Here are some poor quality, cell phone pics. He's about 28" at the shoulder, and around 90 lbs.


----------



## Neeko (Aug 11, 2010)

Thanks everyone for the suggestions. She lives near an awesome feed store, which probably carries them all. I gave her the ones suggested, and she is going to price them, and see about samples.


----------



## Neeko (Aug 11, 2010)

I just texted her. He actually weighs about 100-105 lbs. sorry.


----------



## riddick4811 (Nov 2, 2011)

Based on those pics, the size/shape of the ears, shape of the eyes, distance between the eyes, I say he is an American Bulldog.

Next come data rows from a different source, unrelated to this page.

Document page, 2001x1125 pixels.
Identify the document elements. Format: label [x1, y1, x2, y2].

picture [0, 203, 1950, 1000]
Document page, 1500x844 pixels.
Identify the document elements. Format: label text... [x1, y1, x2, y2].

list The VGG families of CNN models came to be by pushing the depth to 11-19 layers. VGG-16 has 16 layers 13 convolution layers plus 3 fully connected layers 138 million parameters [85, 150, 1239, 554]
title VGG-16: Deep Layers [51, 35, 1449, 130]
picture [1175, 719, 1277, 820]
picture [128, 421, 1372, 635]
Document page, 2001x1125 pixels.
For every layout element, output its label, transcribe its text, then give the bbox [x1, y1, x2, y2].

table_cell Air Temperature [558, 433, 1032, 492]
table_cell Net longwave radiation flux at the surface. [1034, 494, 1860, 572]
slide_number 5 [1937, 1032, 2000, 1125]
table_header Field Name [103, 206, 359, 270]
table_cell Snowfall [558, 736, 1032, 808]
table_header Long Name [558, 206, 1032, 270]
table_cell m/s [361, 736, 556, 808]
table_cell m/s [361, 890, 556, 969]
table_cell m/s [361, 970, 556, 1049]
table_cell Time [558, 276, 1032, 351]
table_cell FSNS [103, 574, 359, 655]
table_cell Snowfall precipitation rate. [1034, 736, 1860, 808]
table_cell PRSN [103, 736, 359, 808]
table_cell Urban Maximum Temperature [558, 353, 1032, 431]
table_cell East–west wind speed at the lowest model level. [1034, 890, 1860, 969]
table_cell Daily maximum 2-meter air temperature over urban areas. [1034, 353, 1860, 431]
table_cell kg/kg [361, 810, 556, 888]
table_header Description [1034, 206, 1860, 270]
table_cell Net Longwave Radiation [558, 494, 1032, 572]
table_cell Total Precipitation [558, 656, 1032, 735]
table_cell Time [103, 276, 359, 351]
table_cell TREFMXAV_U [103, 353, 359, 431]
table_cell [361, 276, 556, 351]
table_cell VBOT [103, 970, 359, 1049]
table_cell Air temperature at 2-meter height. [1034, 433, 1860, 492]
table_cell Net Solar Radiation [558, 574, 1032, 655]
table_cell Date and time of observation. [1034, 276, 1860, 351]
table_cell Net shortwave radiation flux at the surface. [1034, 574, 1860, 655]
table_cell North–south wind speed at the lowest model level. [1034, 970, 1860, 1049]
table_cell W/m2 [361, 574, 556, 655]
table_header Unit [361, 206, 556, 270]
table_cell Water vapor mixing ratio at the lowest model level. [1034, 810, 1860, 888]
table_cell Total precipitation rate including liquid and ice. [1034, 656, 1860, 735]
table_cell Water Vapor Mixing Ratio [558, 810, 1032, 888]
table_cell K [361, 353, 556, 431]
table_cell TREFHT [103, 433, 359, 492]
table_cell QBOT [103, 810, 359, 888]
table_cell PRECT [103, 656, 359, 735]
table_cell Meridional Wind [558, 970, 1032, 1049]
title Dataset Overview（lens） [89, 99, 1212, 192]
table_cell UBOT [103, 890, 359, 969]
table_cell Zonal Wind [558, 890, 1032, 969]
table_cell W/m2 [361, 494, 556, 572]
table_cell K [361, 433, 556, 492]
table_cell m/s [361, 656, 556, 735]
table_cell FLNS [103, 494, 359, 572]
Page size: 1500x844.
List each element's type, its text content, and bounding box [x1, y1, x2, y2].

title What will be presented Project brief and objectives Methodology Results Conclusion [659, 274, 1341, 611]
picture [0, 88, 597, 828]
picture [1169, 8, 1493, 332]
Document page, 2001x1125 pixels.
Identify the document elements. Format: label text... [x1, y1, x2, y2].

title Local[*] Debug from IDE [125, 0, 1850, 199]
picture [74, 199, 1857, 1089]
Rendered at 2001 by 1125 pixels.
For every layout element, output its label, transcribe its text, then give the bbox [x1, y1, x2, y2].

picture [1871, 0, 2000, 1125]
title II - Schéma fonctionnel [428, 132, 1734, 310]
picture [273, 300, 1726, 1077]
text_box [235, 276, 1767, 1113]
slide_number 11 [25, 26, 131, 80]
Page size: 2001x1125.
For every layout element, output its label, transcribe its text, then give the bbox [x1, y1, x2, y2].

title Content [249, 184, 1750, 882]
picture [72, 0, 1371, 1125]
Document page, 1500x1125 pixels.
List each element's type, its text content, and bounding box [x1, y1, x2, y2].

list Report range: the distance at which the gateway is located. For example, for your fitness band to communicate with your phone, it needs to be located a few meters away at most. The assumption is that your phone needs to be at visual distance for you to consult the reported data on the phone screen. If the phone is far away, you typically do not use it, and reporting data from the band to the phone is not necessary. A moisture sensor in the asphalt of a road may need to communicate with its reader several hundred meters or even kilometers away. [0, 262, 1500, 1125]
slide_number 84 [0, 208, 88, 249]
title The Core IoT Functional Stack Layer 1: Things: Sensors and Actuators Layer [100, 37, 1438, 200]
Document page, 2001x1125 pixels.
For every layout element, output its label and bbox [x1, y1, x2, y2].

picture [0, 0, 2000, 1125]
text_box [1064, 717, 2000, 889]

Standing pics are necessary for better ID to check build and conformation. He is cute though!  I volunteer sometimes with American Bulldog rescue, but I prefer Dogos.


----------



## SaharaNight Boxers (Jun 28, 2011)

riddick4811 said:


> Based on those pics, the size/shape of the ears, shape of the eyes, distance between the eyes, I say he is an American Bulldog. Standing pics are necessary for better ID to check build and conformation. He is cute though!  I volunteer sometimes with American Bulldog rescue, but I prefer Dogos.


I second that. I was thinking the same thing.


----------



## PatricksDanes2 (Feb 1, 2012)

I also have a dog with a potato allergy. He has been eating the Natural Balance L.I.D. Lamb Meal & Brown Rice and has been doing great on it, but we also just bought their Legume & Duck Meal to mix in for a little variety, and so far, great results. I’ve been a big fan of this brand and have been feeding it for years.


----------